COMMUNICATION- ETUDES ET
ANALYSES- HISTOIRE DU SIGLE EN ALGÉRIE
COMMUNICATION :
LA « SIGLOMANIA » ( © Ahcene-Djaballah Belkacem,
Novembre 2024/Le Quotidien d’Oran, samedi 16 novembre 2024) .
Durant les années 70 ,
l’Algérie croulait sous le poids des sigles avec une domination sans conteste
des SN (Sociétés nationales) , des UN (Unions
nationales) et des UG (Unions générales) , la politique
socialiste ne permettant alors aucune incursion importante dans le domaine de
l’entreprise individuelle ou même de celui des associations (toutes deux
extrêmement rares) .Seuls , l’Administration (dont l’Armée), le Parti du
FLN (unique dans le domaine de la politique) et leurs démembrements
avaient, seuls, droit à l’existence .

- [DONNÉES PRÉSENTÉES]:
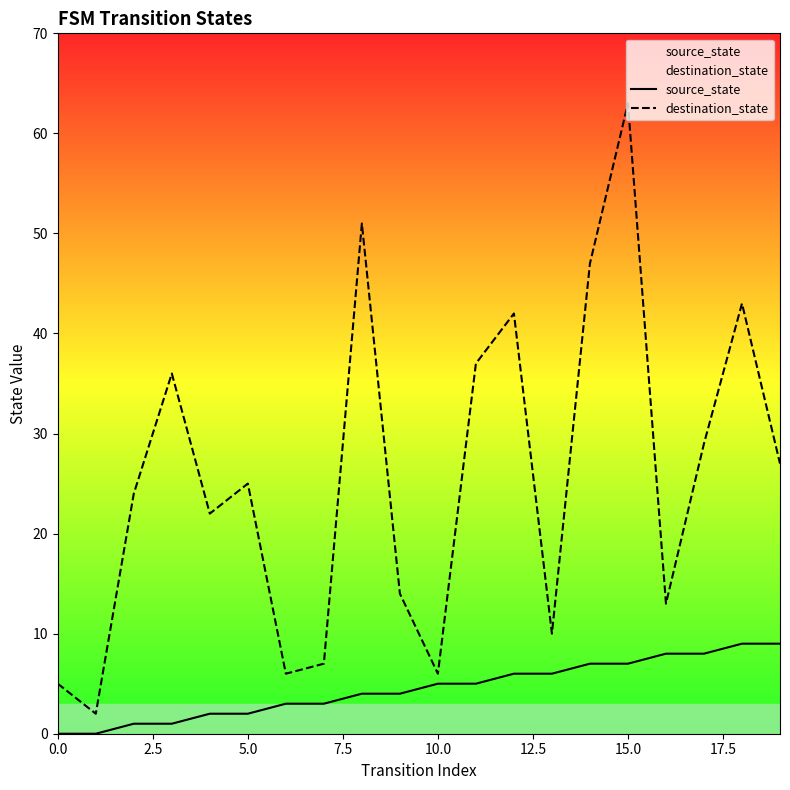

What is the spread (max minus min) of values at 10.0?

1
--
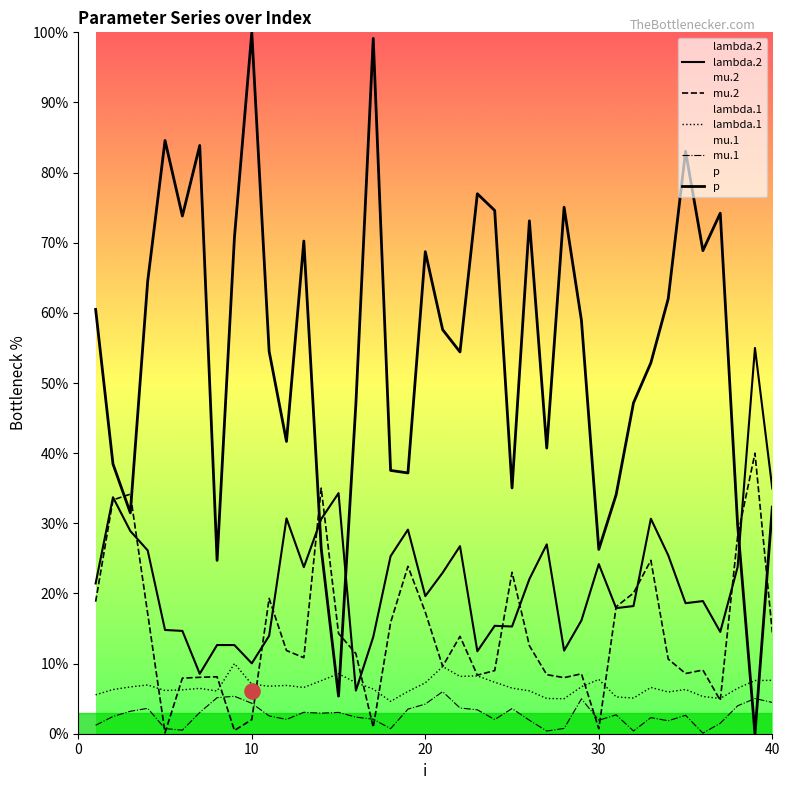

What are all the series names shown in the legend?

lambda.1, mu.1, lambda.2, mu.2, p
* * *
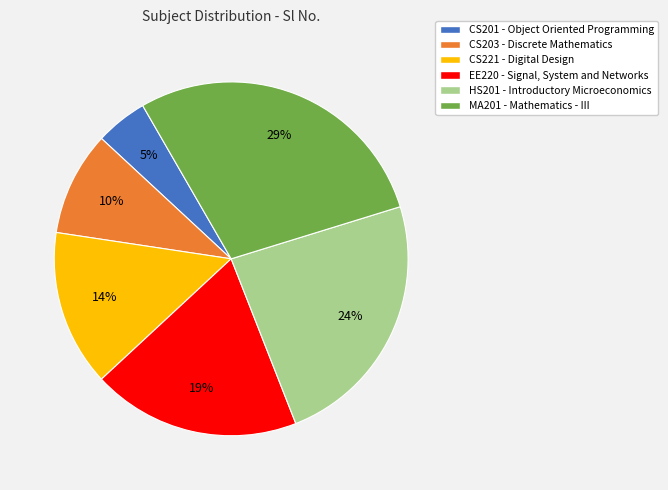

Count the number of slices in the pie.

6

- [CONSIGNE]: Dans l'extrait sur les sigles en Algérie, recopiez sans rien changer le passage qui commence aux mots « COMMUNICATION- ETUDES ET ». Arrêtez-vous juste après « novembre 2024) . ».

- [RÉPONSE ATTENDUE]:
COMMUNICATION- ETUDES ET
ANALYSES- HISTOIRE DU SIGLE EN ALGÉRIE
COMMUNICATION :
LA « SIGLOMANIA » ( © Ahcene-Djaballah Belkacem,
Novembre 2024/Le Quotidien d’Oran, samedi 16 novembre 2024) .